He reached for the paper as she leaned from her chair and 
grasped the edge. Their fingers collided.     
    "Sorry," Edward  said awkwardly, his hand retreating as 
she rose and offered him his house's sparse history. "Thank you 
very much, Ms. Bloodworth. You found much more information 
than I expected." 
    Her half-smile returned. "I can't resist mysteries. That's 
why I'm good at this job."  She cocked her head as a soft female 
voice with a Southern accent called her name over the library's 
paging system. "Someone else needs my help." 
    "Would you . . . uh, would you like to see what I'm doing 
to the place? I'm refurbishing the interior myself. Since you've 
been in it, I thought you might be interested..." His voice 
floundered to a halt. The professor, normally a reticent person 
with new acquaintances, couldn't believe the words that had just 
marched from his mouth. He held his breath as Cassandra 
studied him with a bird-bright expression twin to her 
grandmother's. 
    "I'd love to." It was her turn to be shy. "I've got next 
Sunday off."   
    "Sunday afternoon, then, around three. I'll ask Nettie to 
come, too. We'll have tea.  Bring your . . . your partner if you 
wish." 
    Cassandra laughed, a frothy rich sound, as she 
disappeared beyond a bookshelf on her way back toward the 
main part of the library. "I don't think so. My cat doesn't travel 
well." 
    Kharman whooshed out a breath. He'd gained less 
information than he'd hoped about his house, but more than he'd 
expected about the lovely research librarian. Clutching the 
printout in one hand, the professor strode out of the library into a 
day brimming with spring optimism.  
                * * * 
    He spent the rest of the week drowning in grading 
research papers from his students. Cassandra had been correct-
-his visions of the hanging were less horrific in the kitchen and 
the guest room above it, but still they persisted. Night by night, 
Ed achieved less sleep. Night by night, the urgency and reality of 
the dream grew no matter where he closed his eyes. He began 
mainlining coffee from soup mugs to stay awake, and dreaded 
the increasingly late hour of his bedtime. His head felt 
consistently muzzy, and his burning eyes saw the world through 
the thin gauze of fatigue.   
    He read at the paper-stacked kitchen table rather than in 
his wing chair in the parlor or at his desk in the study just 
because the strange feelings of panic that occasionally 
overwhelmed him from nowhere and the peculiar whisperings he 
couldn't quite hear seemed farther away.  Over a particularly 
boring composition, however, tiredness betrayed him and he 
nodded off.  Kharman jerked awake sweating and gagging as 
soon as his body--the loyalist's body, he corrected himself--
dropped to the end of the rope. 
    Details. Details might help Cassandra locate the British 
sympathizer. Beginning his own research, he started lists of the 
things he saw in the dream: clothing, weapons, buckled shoes, 
men's hair pulled back in short ponytails, trousers ending in cuffs 
just below the knee, long hose, even the words he'd heard and 
how they were spoken. Edward realized he'd became the 
cultural anthropologist of his own nightmare. 

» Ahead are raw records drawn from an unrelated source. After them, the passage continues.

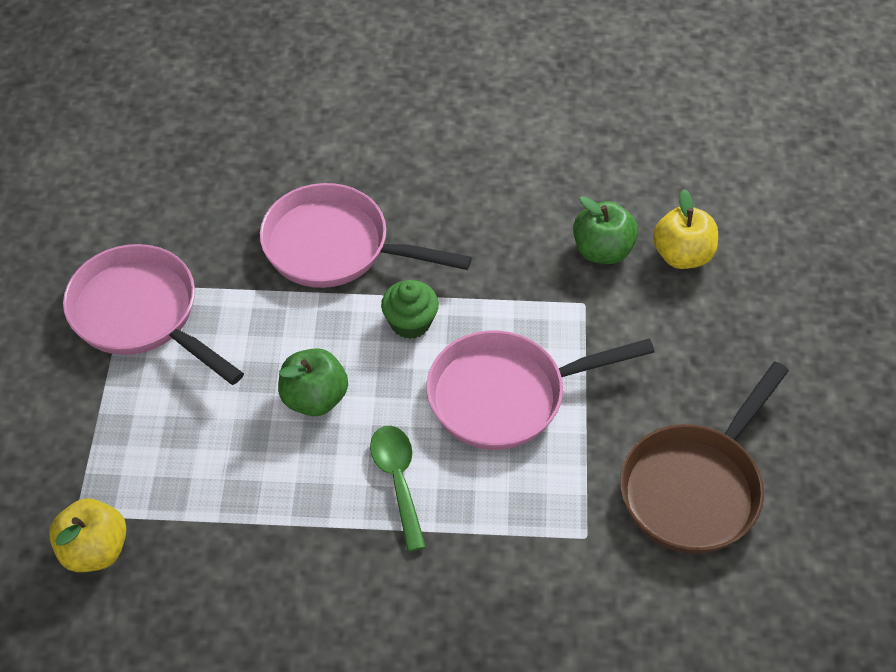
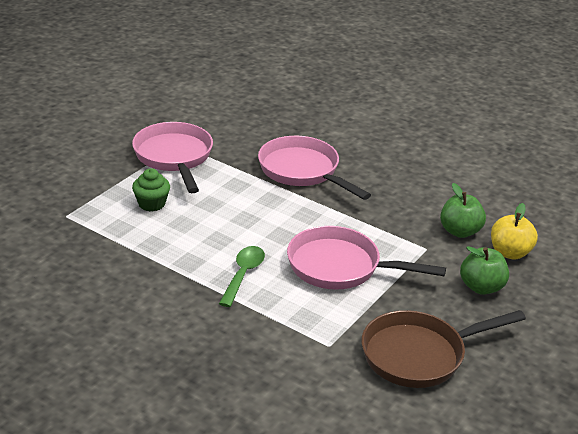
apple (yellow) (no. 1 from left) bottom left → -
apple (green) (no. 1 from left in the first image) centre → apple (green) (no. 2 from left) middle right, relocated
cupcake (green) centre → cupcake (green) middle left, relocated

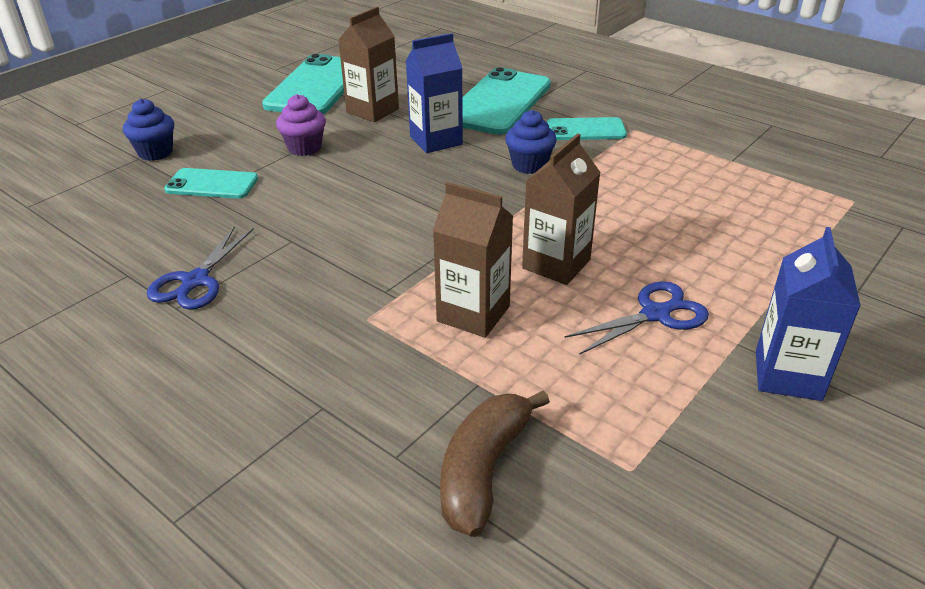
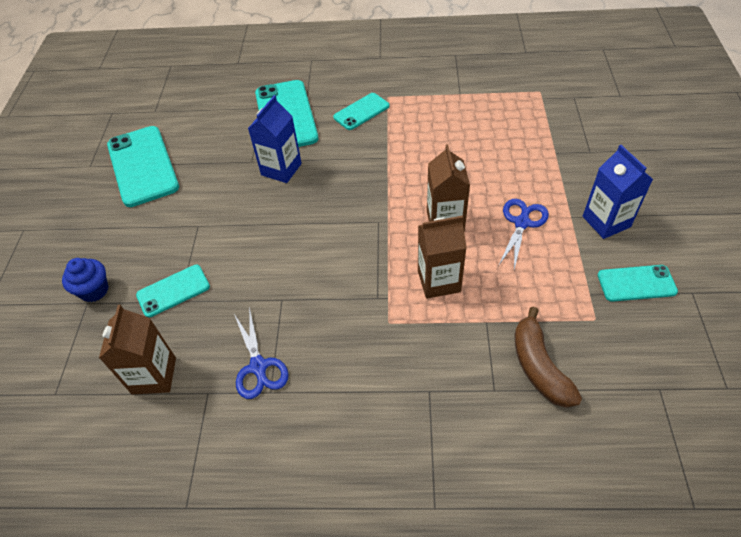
cupcake (purple) top left → -
cupcake (blue) (no. 2 from left) top centre → -
- → phone (turquoise) (no. 5 from left) middle right
carton (brown) (no. 1 from left) top centre → carton (brown) (no. 1 from left) middle left, relocated

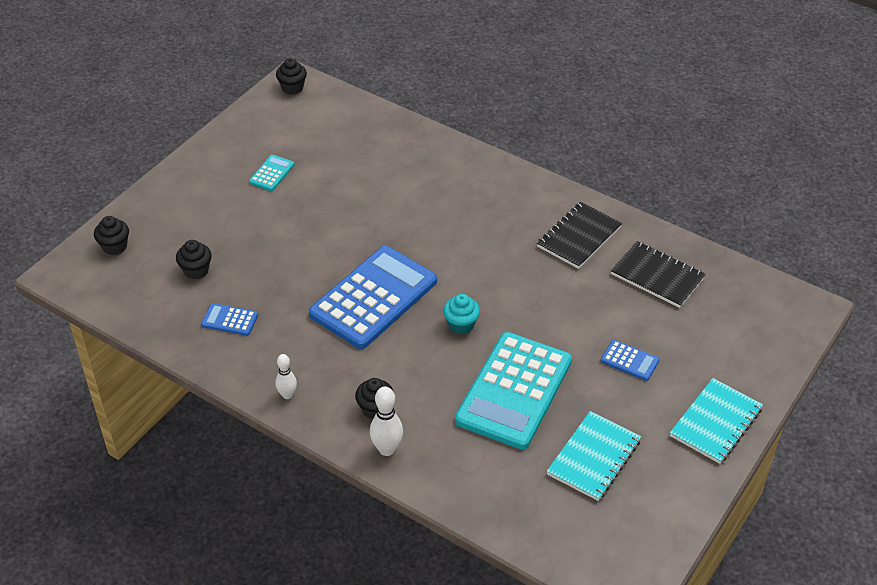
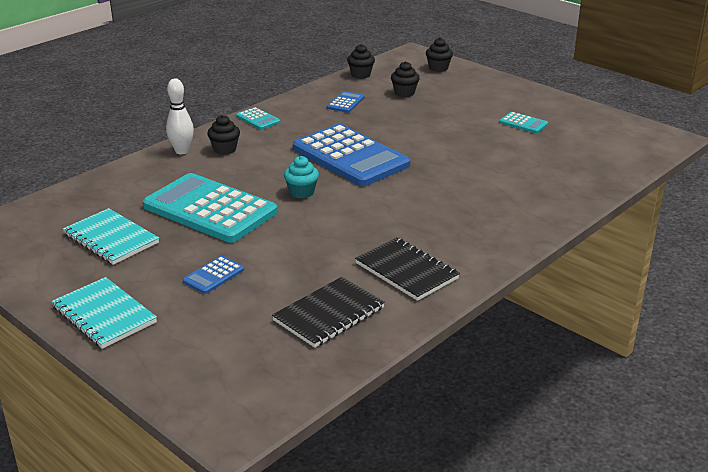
cupcake (black) (no. 3 from left in the first image) top left → cupcake (black) (no. 2 from left) top centre, relocated
bowling pin (white) (no. 1 from left) middle left → calculator (turquoise) (no. 2 from left) top centre

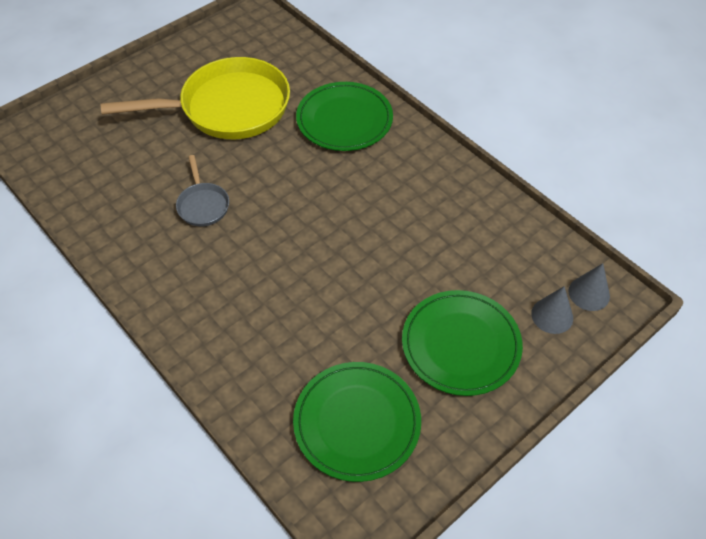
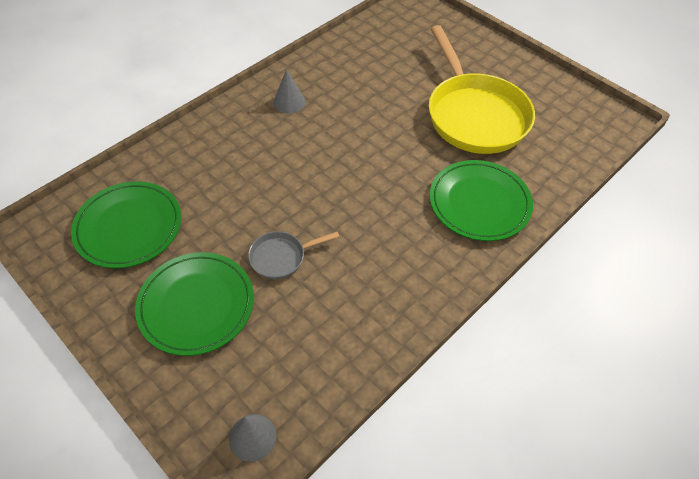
pan (grey) middle left → pan (grey) centre, relocated
cone (grey) (no. 1 from left in the first image) middle right → cone (grey) (no. 2 from left) top centre, relocated

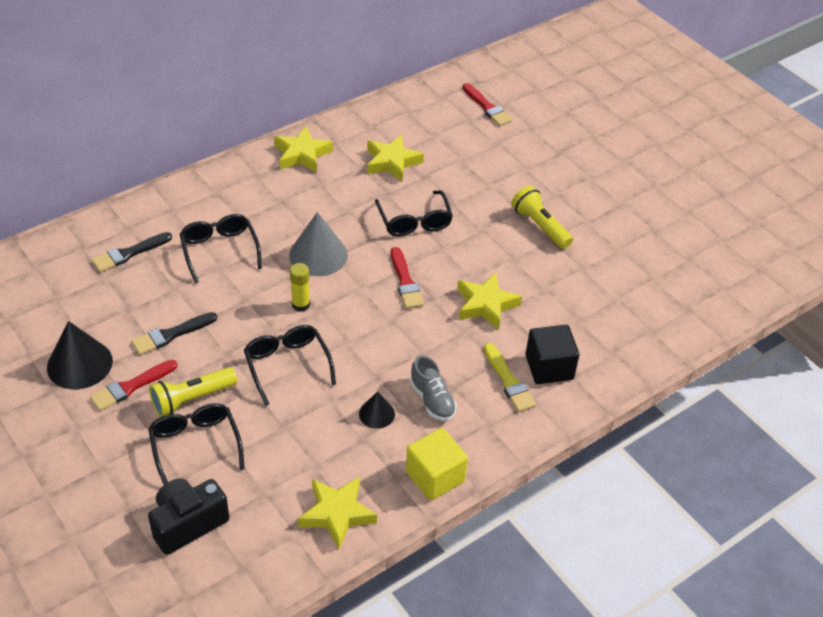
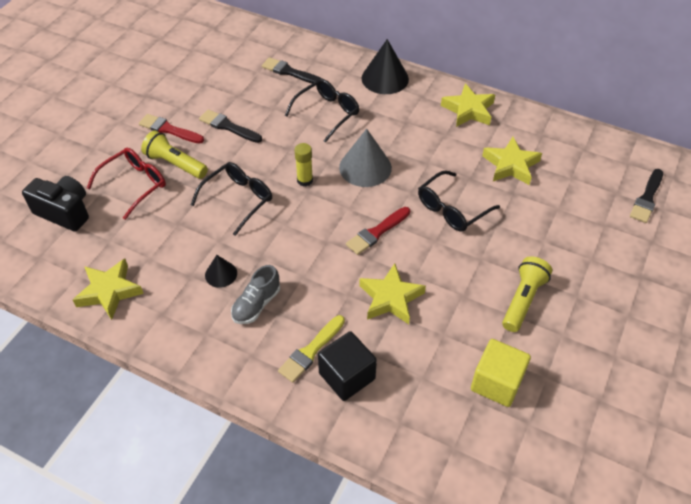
cone (black) (no. 1 from left in the first image) middle left → cone (black) (no. 2 from left) top centre, relocated
cube (yellow) bottom centre → cube (yellow) bottom right, relocated
glasses (black) (no. 1 from left) bottom left → glasses (red) middle left
brush (red) (no. 3 from left) top centre → brush (black) (no. 3 from left) middle right

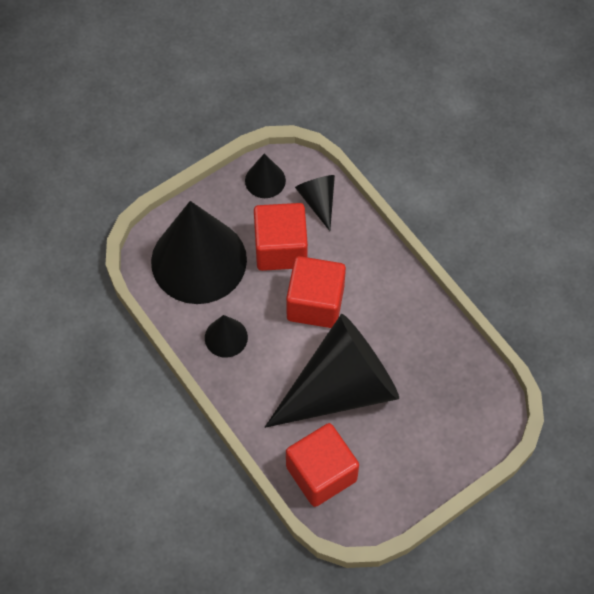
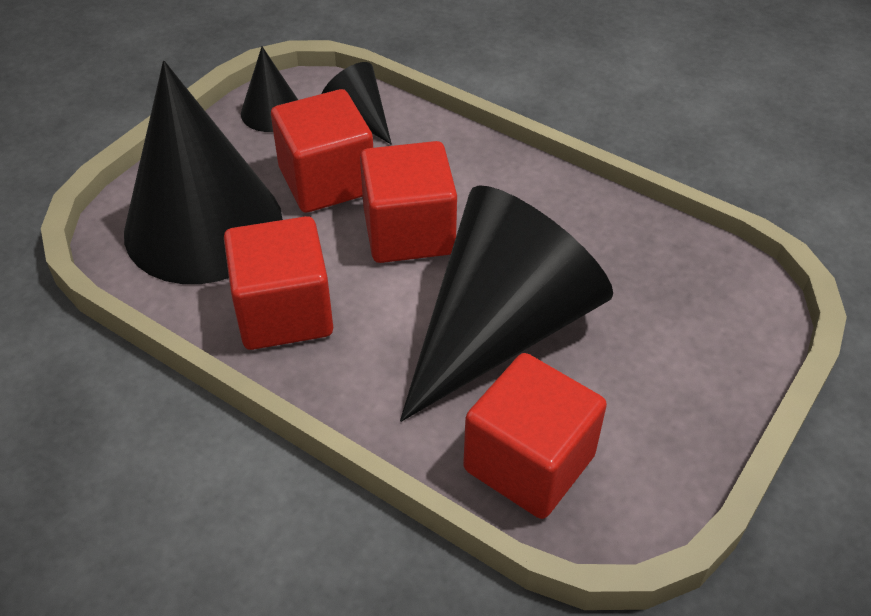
cone (black) (no. 2 from left) centre → cube (red) (no. 1 from left) middle left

     He was very glad when Saturday afforded him the 
opportunity to sleep late after staying up until 3 a.m. 
wallpapering the study.  The physical labor had been a welcome 
respite from grading papers.  A strange noise forced him out of 
the dream during the loyalist's threat to haunt the mob hanging 
him. Ed lay in the guest room bed trying to place the irregular 
thudding, then rolled over and looked at the digital clock. 
    "Seven!" he groaned, groping for his jeans and a shirt. 
"Who's knocking on the back door at seven?" Stumbling down 
the wooden stairs he slipped, pitching headfirst toward the 
braided throw rug at the bottom of the flight.   
    A gust of wind with the pressure of two strong hands 
slammed against his chest, pushing him back with enough force 
that he somehow managed to get his feet beneath him. Ed stood 
shaking on the treads, trying to make something from the 
nothingness his eyes beheld. He blinked furiously into ether 
wobbling like the heat shimmer that resides on heating 
highways. Trembling, he reached out and passed a hand 
through the area.  His skin prickled with sudden cold. 
    "Show yourself!" Kharman panted. "Please! I must know 
your name! Why are you doing this? Why are you here?" The 
pressure against his pectoral muscles dissipated. He felt air stir 
around his ears, but whatever the phantom tried to say seemed 
pushed away or garbled before it translated into sounds he could 
understand.   
    Knocking came again, more urgent. Ed stepped carefully 
down the rest of the stairs, snapped on the light in the kitchen, 
and threw open the wooden portal, ready to whip the intruder 
with stinging words. They died on his tongue. 
    "Nettie!" 
    "Looks like you just been through somethin' awful. You're 
white as a bleached sheet." She thrust out a china plate. 
"Anyway, figgered you could use some good food with all those 
nightowl hours you're keepin.' Muffins for breakfast." She peered 
at him with all-too-knowing eyes, lowering the fragrant bread and 
hefting another heaping plate covered with a paper doily. "And 
you probably don't have time to bake in that fancy computerized 
oven of yours, so I'm providing cake for tomorrow's soiree. 
Heaven forbid my Cassie havin' to eat those wretched store-
bought things." 
    "Thank you. Will you come in?" Edward suddenly realized 
how much his hands were shaking, also how overwhelmed with 
research papers his kitchen table was. "I'm making coffee . . ." 
He relieved her of the plates and stood back for the spry old lady 
to pass. 
    She sniffed in disgust. "Never touch the disgustin' stuff. 
Just burned beans. I suppose I'll have to bring some decent tea 
tomorrow, too." 
    "No, ma'am," he announced, smiling at her acerbic 
retorts. "I have tea, Darjeeling to be exact, and I know how to 
prepare it in the finest British tradition."  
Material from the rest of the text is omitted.